In his obituary, “top side” refers to the largest part of Corregidor Island, a broad, open area underneath which were Japanese fortifications and artillery batteries. The first wave of paratroopers landed there.
PFC Richard W. Dews is buried in the Manila American Cemetery, along with over 17,000 other U.S. troops who lost their lives during service in World War II in the Pacific Theater.
Richard Dews’ mother, Maude died in 1964 at the age of 85 or 86 and is buried with her husband, Rev. Walter Dews.

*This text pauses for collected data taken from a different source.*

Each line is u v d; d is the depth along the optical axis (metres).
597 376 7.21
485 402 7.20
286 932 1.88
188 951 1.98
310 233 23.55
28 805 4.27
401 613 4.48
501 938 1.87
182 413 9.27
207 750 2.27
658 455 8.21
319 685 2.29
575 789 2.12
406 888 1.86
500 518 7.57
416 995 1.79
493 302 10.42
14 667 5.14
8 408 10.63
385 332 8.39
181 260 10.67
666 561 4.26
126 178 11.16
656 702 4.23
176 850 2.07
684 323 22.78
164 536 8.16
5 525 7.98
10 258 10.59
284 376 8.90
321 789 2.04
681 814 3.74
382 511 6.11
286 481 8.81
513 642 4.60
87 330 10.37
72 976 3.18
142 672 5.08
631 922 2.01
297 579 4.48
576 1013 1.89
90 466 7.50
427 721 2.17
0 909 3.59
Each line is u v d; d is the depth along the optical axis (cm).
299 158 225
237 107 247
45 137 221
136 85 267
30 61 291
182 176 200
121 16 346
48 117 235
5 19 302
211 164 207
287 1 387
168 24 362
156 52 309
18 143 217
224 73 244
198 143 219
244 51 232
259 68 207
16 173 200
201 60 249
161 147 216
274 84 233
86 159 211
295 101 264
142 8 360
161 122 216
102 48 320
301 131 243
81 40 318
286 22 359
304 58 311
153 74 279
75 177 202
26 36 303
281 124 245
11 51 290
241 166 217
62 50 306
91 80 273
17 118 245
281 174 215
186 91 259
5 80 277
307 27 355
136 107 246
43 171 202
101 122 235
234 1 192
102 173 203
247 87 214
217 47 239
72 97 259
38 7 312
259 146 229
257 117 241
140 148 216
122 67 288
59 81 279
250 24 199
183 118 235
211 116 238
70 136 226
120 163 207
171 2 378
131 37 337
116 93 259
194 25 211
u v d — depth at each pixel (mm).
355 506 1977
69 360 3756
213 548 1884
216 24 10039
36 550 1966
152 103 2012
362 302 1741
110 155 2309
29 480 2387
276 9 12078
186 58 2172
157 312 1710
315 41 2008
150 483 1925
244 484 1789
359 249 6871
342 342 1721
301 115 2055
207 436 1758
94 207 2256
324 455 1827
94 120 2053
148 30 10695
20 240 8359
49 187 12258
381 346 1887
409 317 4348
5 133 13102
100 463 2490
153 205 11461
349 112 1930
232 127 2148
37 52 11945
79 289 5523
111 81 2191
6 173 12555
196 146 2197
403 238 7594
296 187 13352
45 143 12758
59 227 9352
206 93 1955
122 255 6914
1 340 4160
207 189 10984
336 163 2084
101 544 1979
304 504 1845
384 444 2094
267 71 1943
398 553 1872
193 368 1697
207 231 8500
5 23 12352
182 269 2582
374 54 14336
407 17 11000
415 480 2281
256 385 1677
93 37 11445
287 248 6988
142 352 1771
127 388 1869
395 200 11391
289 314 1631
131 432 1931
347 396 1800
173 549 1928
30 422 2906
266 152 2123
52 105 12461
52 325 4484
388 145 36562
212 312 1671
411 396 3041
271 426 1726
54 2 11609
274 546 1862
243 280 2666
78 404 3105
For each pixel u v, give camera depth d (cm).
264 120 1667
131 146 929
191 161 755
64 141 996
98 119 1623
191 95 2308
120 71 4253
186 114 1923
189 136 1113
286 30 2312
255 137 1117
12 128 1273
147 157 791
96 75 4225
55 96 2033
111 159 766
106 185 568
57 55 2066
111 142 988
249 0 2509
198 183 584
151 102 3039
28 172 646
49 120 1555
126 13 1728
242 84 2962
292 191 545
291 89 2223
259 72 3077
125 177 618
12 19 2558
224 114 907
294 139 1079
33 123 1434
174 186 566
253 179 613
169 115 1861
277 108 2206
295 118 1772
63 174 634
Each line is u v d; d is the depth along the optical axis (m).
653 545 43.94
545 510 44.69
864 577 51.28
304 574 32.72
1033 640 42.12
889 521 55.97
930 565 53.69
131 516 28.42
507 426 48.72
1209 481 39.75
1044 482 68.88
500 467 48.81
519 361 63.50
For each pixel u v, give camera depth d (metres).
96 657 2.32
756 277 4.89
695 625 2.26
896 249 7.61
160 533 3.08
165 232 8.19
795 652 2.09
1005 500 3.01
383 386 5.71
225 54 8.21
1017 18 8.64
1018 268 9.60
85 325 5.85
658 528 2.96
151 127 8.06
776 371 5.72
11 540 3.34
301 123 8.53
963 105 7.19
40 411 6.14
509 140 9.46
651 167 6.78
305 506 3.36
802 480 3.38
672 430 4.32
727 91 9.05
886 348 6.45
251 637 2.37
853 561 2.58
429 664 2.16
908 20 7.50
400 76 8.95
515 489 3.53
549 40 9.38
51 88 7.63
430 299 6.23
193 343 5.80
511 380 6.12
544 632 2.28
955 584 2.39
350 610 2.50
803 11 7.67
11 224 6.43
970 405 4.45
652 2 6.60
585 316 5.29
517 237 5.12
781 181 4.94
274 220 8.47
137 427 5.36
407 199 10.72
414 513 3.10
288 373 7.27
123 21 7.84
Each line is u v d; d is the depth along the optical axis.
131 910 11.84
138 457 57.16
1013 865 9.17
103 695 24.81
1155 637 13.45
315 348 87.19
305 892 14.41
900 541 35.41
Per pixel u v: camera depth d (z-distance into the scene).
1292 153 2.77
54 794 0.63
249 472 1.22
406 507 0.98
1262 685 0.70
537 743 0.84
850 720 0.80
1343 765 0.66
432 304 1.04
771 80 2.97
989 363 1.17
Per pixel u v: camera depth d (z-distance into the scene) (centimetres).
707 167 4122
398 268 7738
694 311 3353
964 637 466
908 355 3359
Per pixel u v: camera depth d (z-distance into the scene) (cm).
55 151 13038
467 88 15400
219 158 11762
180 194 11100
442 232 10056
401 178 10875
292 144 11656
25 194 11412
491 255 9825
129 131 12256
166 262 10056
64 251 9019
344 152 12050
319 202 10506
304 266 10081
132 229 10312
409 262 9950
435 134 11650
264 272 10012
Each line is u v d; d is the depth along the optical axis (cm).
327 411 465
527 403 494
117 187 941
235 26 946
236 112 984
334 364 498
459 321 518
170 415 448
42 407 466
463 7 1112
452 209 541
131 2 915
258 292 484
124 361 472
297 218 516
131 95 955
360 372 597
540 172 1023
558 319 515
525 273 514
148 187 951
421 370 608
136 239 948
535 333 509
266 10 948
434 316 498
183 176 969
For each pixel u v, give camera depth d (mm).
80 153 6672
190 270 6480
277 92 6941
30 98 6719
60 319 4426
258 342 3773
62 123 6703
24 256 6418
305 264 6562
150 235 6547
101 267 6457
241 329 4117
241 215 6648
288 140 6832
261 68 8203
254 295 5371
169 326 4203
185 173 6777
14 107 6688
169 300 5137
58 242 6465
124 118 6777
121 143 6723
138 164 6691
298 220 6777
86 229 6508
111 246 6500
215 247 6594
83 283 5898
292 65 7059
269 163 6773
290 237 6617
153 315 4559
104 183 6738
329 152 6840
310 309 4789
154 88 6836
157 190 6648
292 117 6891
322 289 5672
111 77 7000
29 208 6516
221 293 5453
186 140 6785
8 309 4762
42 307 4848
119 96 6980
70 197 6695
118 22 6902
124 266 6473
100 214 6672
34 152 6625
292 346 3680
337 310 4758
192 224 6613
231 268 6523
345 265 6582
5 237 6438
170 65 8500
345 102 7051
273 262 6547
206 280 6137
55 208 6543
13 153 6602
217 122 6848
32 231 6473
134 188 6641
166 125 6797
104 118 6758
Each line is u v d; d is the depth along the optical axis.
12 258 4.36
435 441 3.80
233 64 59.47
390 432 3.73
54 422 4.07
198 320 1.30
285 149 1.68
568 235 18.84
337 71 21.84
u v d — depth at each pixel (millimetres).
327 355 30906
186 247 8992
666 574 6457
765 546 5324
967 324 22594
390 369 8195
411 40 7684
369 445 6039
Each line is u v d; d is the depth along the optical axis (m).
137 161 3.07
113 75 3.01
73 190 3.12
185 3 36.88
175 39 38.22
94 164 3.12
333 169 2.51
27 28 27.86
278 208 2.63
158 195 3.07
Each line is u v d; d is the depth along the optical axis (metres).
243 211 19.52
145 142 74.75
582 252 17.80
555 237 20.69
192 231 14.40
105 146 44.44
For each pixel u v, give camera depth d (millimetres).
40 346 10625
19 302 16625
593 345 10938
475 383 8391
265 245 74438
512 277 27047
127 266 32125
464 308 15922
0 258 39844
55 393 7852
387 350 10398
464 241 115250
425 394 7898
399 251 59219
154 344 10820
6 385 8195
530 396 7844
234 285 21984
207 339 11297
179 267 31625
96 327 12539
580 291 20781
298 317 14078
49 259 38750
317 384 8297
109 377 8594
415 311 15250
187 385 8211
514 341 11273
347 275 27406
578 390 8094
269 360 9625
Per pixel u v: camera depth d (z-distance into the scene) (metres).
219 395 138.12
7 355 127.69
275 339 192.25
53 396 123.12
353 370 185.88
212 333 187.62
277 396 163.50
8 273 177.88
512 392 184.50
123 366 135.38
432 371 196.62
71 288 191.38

As we observe Memorial Day, I am mindful that the history of military service in my family is modest. Five great uncles served as U.S. Army NCOs in during World War II (in Europe) and the Korean conflict, though I was close to only one of them. Another great uncle joined the Red Cross Ambulance Corps (acknowledging this wasn’t military service) in November 1918, when he was still 17. His father had to write a letter of permission. In the previous century, a few ancestors fought on the wrong side of the Civil War. A 5x great-grandfather served in the Tennessee Militia at the Battle of New Orleans, and died soon thereafter either from wounds or illness. Likely I have one or two ancestors who served in the Revolutionary War.
Given these facts, I’m honoring a veteran who died in service picked because I share his surname, although I have no familial connection to him.
Requiescat in pace, Paratrooper Dews.